Resumo

Proteolytic enzymes are associated with bitterness in milk because of hydrolysis of the peptide bonds, whereas lipolytic enzymes hydrolyze milk fats and are associated with rancidity. Such enzymes are not inactivated by pasteurization and sterilization treatments because of their thermoresistance. Proteolytic digestion of milk can lead to clotting and gelation of milk casein. One metalloprotease called AprX which belongs to the serralysin family, has been characterized in Pseudomones fluorescens with high potential for milk protein degradation. The aim of this study was to evaluate the caseinolytic activity of microorganisms isolated from a dairy industry-plant. Fifteen microorganisms isolated by culturing on agar base Pseudomonas media. Among those isolates, seven were shown to have the aprX gene sequence in their genome. The colonies were identified by DNA sequencing as Pseudomonas corrugate, P. cedrina sub sp. Fulgida,Stenotrophomonas maltophilia, P. taetrolens, P. japônica and P. fluorescens. Cells form those were harvested after 72 h of growth in a complex medium (CM) at 30ºC and the concentration of protein was measured of supernatant obtaining 1,5 mg/mL; 1,46 mg/mL; 1,9 mg/mL; 0,7 mg/mL; 2,0 mg/mL; 0,8 mg/mL and 2,3 mg/mL; respectively.

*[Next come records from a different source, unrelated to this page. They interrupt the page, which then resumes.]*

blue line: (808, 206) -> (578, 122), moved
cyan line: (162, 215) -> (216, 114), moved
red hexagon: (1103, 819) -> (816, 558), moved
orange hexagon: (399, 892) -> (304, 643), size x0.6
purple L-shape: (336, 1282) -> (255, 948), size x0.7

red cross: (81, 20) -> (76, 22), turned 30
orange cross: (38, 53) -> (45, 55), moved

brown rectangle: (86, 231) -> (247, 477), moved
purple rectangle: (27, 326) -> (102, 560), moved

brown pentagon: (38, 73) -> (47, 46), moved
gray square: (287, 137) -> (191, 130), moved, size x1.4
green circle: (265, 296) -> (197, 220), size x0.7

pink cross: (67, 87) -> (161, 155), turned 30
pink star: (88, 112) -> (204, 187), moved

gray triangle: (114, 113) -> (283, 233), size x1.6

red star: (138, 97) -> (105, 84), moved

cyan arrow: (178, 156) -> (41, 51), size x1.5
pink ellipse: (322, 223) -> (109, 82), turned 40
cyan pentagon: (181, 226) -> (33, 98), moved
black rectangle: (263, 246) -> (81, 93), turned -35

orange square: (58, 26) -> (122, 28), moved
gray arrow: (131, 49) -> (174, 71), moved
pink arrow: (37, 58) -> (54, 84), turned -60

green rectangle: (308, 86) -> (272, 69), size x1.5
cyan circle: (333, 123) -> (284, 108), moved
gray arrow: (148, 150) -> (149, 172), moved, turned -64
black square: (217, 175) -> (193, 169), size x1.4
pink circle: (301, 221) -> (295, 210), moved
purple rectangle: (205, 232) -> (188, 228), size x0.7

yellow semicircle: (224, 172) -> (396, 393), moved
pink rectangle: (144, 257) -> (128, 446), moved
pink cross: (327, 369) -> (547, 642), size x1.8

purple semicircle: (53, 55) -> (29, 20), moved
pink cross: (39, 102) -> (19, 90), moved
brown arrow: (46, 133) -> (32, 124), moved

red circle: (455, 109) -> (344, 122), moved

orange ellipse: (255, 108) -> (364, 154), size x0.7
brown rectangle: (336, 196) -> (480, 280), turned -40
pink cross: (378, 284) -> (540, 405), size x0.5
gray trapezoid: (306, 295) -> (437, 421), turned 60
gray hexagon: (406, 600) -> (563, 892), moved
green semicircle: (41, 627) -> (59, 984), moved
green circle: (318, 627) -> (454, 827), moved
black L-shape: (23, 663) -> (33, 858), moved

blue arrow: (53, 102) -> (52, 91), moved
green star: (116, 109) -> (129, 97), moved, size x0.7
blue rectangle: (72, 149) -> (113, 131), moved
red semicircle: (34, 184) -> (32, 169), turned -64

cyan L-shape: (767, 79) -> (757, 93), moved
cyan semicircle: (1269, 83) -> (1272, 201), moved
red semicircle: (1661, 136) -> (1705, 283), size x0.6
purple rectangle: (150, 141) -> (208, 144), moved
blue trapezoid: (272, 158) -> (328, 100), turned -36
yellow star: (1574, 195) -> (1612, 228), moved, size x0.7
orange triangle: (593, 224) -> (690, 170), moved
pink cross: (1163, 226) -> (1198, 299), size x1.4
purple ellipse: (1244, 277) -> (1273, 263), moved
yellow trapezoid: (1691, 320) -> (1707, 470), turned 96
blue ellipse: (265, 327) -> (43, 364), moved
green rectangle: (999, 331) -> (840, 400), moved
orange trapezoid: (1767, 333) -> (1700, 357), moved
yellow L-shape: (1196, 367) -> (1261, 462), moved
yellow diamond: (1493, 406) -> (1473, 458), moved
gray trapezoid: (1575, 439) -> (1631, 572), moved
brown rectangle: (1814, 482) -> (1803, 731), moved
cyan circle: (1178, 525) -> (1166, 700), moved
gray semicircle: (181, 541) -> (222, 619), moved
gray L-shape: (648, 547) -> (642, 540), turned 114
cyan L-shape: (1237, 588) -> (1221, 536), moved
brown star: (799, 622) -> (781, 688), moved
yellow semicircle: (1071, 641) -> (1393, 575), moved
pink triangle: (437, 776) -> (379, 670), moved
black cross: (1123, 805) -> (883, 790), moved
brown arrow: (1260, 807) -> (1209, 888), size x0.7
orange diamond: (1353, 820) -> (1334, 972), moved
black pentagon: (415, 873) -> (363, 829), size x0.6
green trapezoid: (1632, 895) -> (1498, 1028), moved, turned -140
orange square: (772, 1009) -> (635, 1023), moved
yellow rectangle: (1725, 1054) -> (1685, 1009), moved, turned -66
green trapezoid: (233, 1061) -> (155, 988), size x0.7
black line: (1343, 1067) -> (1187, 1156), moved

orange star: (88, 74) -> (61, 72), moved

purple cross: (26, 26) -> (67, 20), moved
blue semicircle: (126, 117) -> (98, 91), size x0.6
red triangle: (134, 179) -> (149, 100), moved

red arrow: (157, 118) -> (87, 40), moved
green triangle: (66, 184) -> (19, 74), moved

The caseinolytic activity of each one of those strains was determined at the culture media using azocasein as a substrate . The proteolytic activity in the P.corrugata, P. cedrina sub sp. fulgida and S. maltophilia were of 17,4%, 19,6% e 25,2% higher than the proteolytic activity of the reference strain P. fluorescens (ATCC 13525). By the other hand, the P. taetrolens, P. japônica and P. fluorescens showed a reduced proteolytic activity reaching 90,8%, 82,3% e 72,1%, respectively, of the reference strain. This study revealed a great heterogeneity among the contaminant strains within Pseudomonas genera found in a dairy plant that can represent potential spoilage able to degrade proteins in dairy products.